7. "Shoulding on yourself." "I should exercise" could be a covert way of trying to make yourself exercise, or excuse yourself from exercising. This work is about noticing how you live your life when you believe a thought that isn't true for you; it's not meant to be a motivator or to shame you into doing some or into stopping doing something. ("I shouldn't smoke.") So just notice your motives when you question "I should" thoughts. It may be easier to work on underlying beliefs here, such s "If I don't stop smoking, it means I'm weak" or "If I don't exercise, it means I'll die too young, and that means my children will be fatherless, and that means..." What is the core issue? The direct route would be to work on that one.

8. Using turnarounds as a medieval torture device.
"Mary is needy. Turnaround: I am needy - beat, beat, beat. Oh yes, I am, I'm a terrible person, no wonder no one wants me around! I have to stop being so needy!" Oh gosh, don't go there! Simply sit with "I am needy." Is it sometimes true? Have you ever been, needy, especially with Mary (needing her to stop being needy)? This is just an opportunity to notice, no shoulds, no judgments involved. The Work is about self-awareness...which is a gentle noticing and if indicated, a gentle correction. Most of all, with turnarounds like these, we see that we are not too different from the one we've been putting on the torture rack and we can let both them and ourselves off the hook. Whew!

9. Long explanations. Notice when you start using "because" when answering a question: "How do I react when I believe the thought, 'My partner lies'? I feel angry, because it reminds me of when I was a little girl, and my father used to lie about where he was, when we knew he was at the bar drinking anyway." Not only is this justification, it's story-telling, and it takes you out of inquiry. Then you get lost and you have to reel yourself back in. More work than needed.

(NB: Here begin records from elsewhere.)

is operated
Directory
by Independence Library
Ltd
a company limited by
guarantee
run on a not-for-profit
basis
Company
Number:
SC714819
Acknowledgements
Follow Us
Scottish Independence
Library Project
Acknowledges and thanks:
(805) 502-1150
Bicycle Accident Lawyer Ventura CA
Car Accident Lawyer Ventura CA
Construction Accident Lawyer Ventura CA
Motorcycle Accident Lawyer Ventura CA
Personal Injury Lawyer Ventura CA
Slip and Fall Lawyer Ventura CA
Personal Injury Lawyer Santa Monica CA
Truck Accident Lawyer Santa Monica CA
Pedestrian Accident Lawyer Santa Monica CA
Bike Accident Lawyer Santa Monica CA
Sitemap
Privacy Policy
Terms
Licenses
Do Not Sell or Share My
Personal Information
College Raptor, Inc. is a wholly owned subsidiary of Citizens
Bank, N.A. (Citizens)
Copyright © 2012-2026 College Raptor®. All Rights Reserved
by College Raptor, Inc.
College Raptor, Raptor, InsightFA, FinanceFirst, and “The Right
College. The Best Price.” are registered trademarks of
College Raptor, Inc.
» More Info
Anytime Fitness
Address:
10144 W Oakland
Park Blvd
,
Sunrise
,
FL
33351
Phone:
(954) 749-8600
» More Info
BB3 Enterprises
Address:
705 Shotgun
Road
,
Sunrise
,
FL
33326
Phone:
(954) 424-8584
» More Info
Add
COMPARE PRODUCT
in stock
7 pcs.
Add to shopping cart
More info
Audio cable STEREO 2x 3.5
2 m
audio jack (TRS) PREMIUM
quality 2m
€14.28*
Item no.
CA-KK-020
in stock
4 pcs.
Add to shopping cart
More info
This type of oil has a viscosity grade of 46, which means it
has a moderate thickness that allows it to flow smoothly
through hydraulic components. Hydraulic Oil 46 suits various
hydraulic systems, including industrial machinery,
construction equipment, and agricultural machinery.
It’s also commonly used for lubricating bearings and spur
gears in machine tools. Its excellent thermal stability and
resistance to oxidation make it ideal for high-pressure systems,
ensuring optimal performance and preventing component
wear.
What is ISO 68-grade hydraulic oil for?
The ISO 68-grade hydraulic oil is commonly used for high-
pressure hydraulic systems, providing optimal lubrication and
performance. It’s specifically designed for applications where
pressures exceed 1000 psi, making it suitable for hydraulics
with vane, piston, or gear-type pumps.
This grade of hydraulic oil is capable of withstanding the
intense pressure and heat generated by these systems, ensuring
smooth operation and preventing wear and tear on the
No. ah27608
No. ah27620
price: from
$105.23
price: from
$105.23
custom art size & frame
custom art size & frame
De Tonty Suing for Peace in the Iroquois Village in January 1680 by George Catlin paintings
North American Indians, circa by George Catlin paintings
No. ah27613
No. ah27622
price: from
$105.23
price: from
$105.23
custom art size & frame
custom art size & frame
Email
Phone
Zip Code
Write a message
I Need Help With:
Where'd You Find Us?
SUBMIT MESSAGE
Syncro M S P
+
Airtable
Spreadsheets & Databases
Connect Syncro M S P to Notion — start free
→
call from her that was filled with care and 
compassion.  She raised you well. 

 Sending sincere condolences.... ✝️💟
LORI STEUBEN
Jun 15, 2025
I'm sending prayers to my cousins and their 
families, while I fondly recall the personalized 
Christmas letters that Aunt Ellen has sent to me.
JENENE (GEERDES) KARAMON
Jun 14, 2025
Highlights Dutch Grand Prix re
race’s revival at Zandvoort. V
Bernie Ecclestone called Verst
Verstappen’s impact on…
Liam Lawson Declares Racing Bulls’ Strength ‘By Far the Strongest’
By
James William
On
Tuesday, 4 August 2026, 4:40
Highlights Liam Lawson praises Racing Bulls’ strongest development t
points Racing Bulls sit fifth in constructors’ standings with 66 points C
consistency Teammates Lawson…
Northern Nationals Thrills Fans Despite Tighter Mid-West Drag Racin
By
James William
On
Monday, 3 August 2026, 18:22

10. Writing your worksheet in the past tense. It's not wrong or bad to write a worksheet in the past tense; however it can leave you feeling disconnected from the uncomfortable feeling that led you to write the worksheet in the first place. There will be less of a tendency to say, "Well, it was such a long time ago, I don't remember much about it," or "It's really irrelevant, it's over." Try writing in the present. Instead of "My father shouldn't have lied," write, "My father shouldn't lie." Even if the incident happened 40 years ago, writing your statements in the present puts you right back in the place where you first believed the thought. The experience will be more immediate and relevant to you and you won't have to dig so deeply to find your answers.

©2009 by Carol L. Skolnick. All rights reserved.

ADDENDUM: My friend Nicole writes, "Thinking you have to answer all the subquestions on the blue sheet [facilitation guide] each time you do inquiry (exhausting!)." Indeed. If you have any others, I'll post them here.